Chronic hepatitis B infection is more common in HIV-infected individuals than the general public and greatly increases the risk of liver-related mortality in these patients. Unfortunately, vaccination response rates are diminished in this population, especially in those with a low CD4 nadir, ongoing HIV replication, and older age. Several strategies have been employed to address these lower rates, including higher vaccine doses, alternate schedules, intradermal route for administration, and adjuvant use. A study in the April 13, 2011 issue of The Journal of the American Medical Association compares two of these strategies with the standard three-dose schedule in a randomized controlled trial.

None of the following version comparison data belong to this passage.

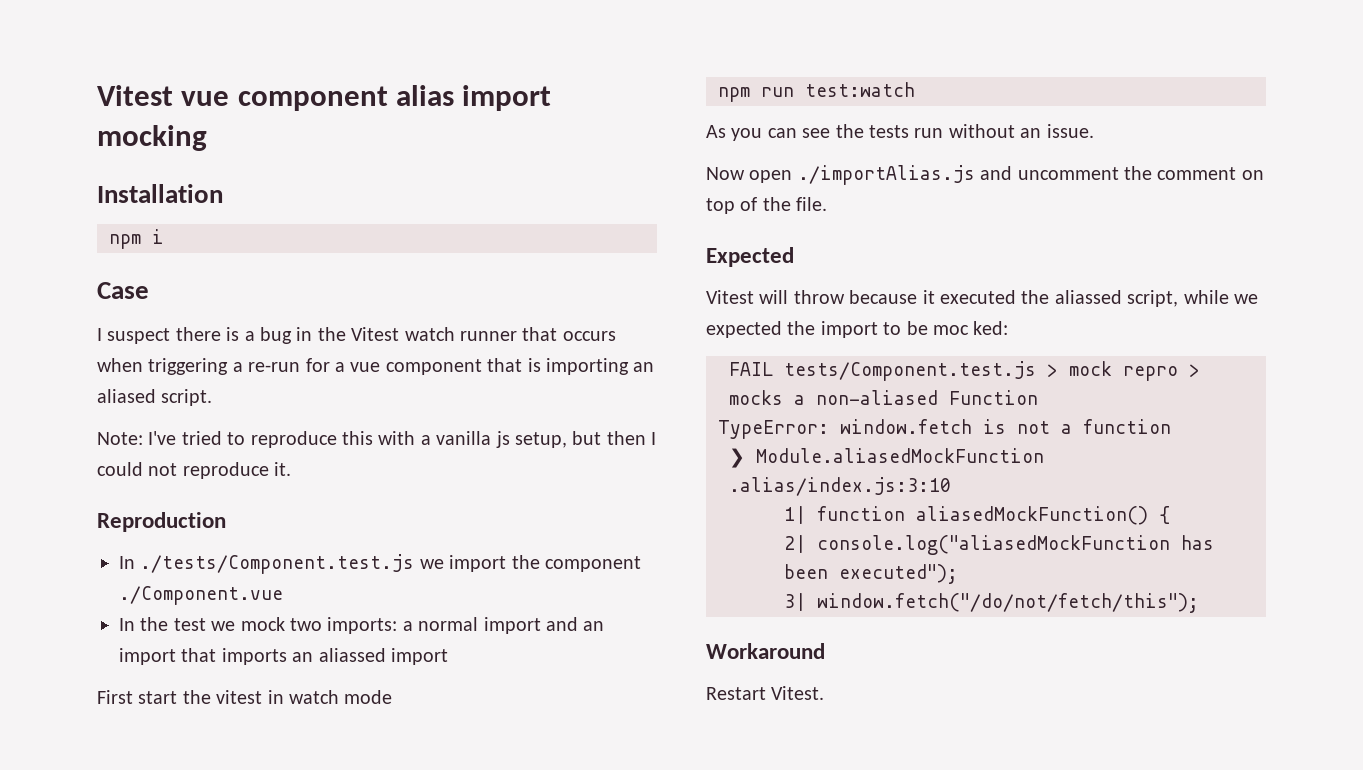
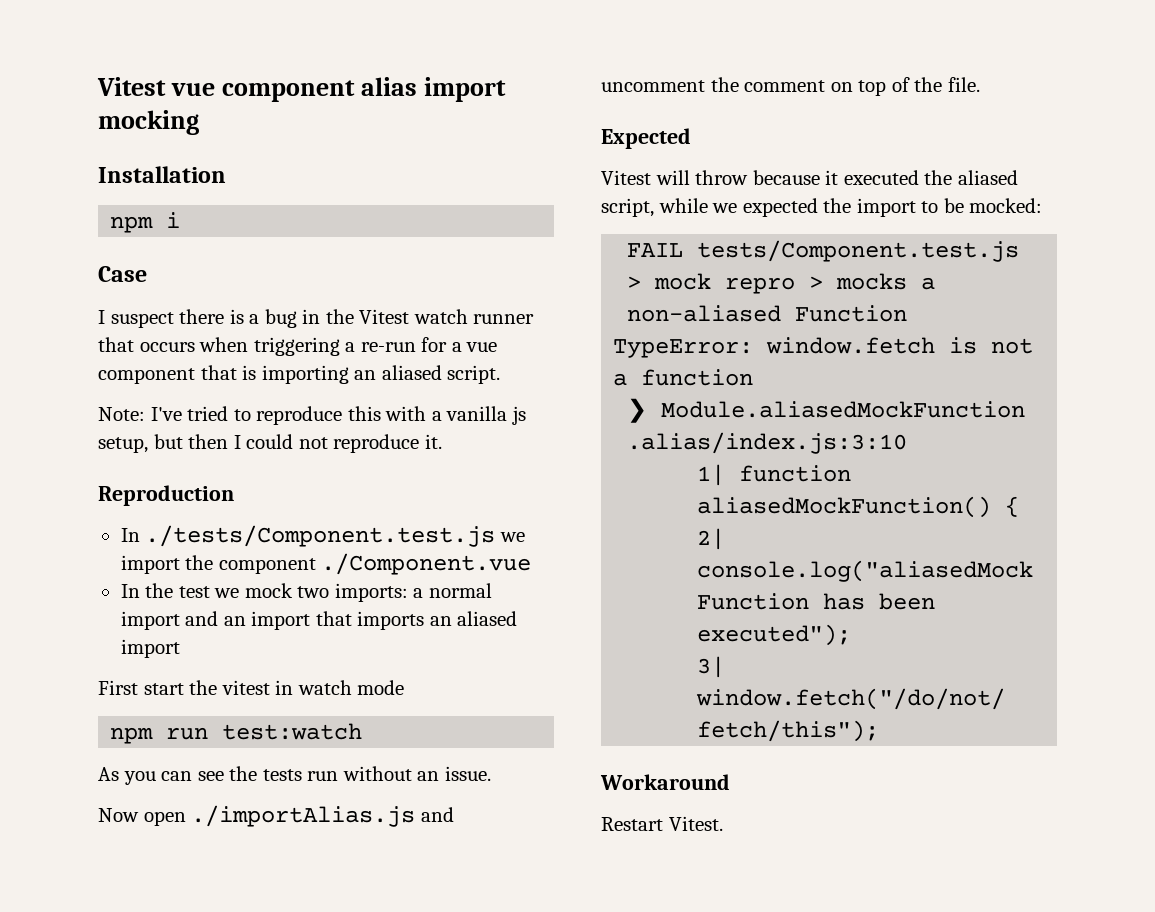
[318,648,386,662] aliassed -> [457,611,518,626] aliased
[1054,290,1122,304] aliassed -> [957,170,1018,185] aliased
[933,321,1009,335] moc ked: -> [969,198,1043,213] mocked:

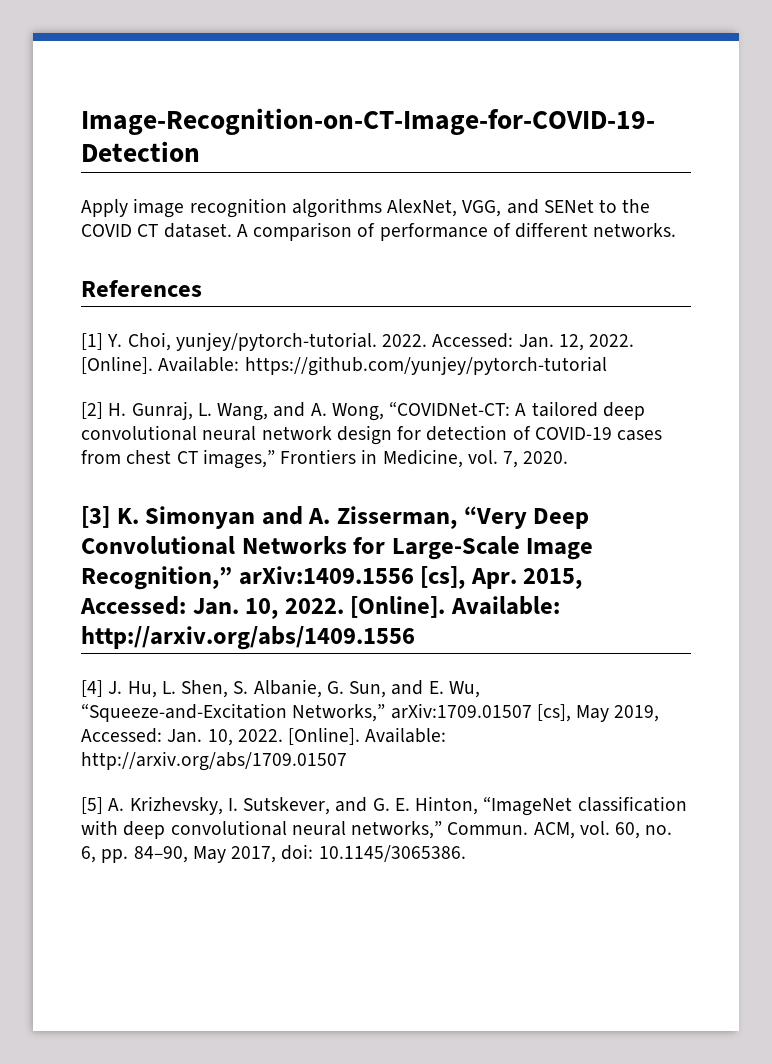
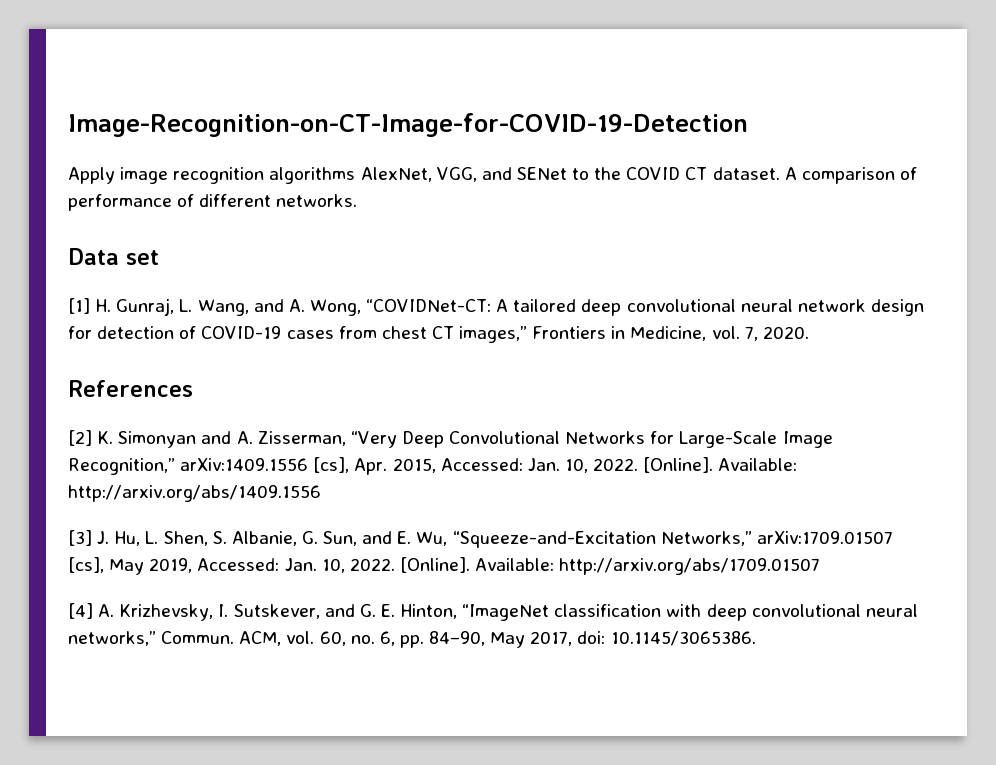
[81,280,202,297] References -> [68,248,159,265] Data set
[107,332,635,351] [81,356,607,376] [81,402,103,419] Y. Choi, yunjey/pytorch-tutorial. 2022. Accessed: Jan. 12, 2022. [Online]. Available: https://github.com/yunjey/pytorch-tutorial // [2] -> (90, 306) none
[81,506,110,528] [3] -> [68,380,193,397] [68,430,92,446] References // [2]
[81,680,103,697] [4] -> [68,530,92,546] [3]
[81,797,103,814] [5] -> [68,603,93,619] [4]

Investigators enrolled and randomized 437 HIV-infected patients without hepatitis B immunity to receive the standard three shot (20 mcg) hepatitis B vaccine series (IM20x3, n = 145), a double-dose (40 mcg) four-shot series (IM40x4, n = 148), or a lower-dose (4 mcg) four-shot intradermal series (ID4x4, n = 144). Patients with CD4 counts < 200 cells/mm3 were excluded, as were those co-infected with hepatitis C. The main outcomes were the percentage of responders in each group, defined by the presence of > 10 mIU/mL of anti-HBs antibody at week 28 of the study.
A significantly higher percentage of patients in the double-dose group (IM40x4, 82 percent) and the intradermal group (ID4x4, 77 percent) developed protective antibodies than did the standard group (IM20x3 65 percent, p < 0.001 and p = 0.02, respectively). Female sex, lower age, no active smoking, higher baseline CD4 count, and undetectable viral load were associated with response at 28 weeks. Adjusted odds ratios for response rates compared to the standard IM20x3 regimen were 3.58 (95 percent CI 1.92-6.67) for the IM40x4 schedule and 2.09 (95 percent CI 1.18-3.68) for the ID4x4 schedule.
This study suggests two alternatives that could achieve higher rates of seroconversion in HIV-infected patients. Importantly, this trial did not address the notoriously difficult subgroup of patients with CD4 < 200. Also, of particular relevance to resource-limited settings, the intradermal route may achieve acceptably high protection rates using less reagent, allowing greater scale-up of this effective prevention tool. Given these results, future guidelines should consider these alternate strategies.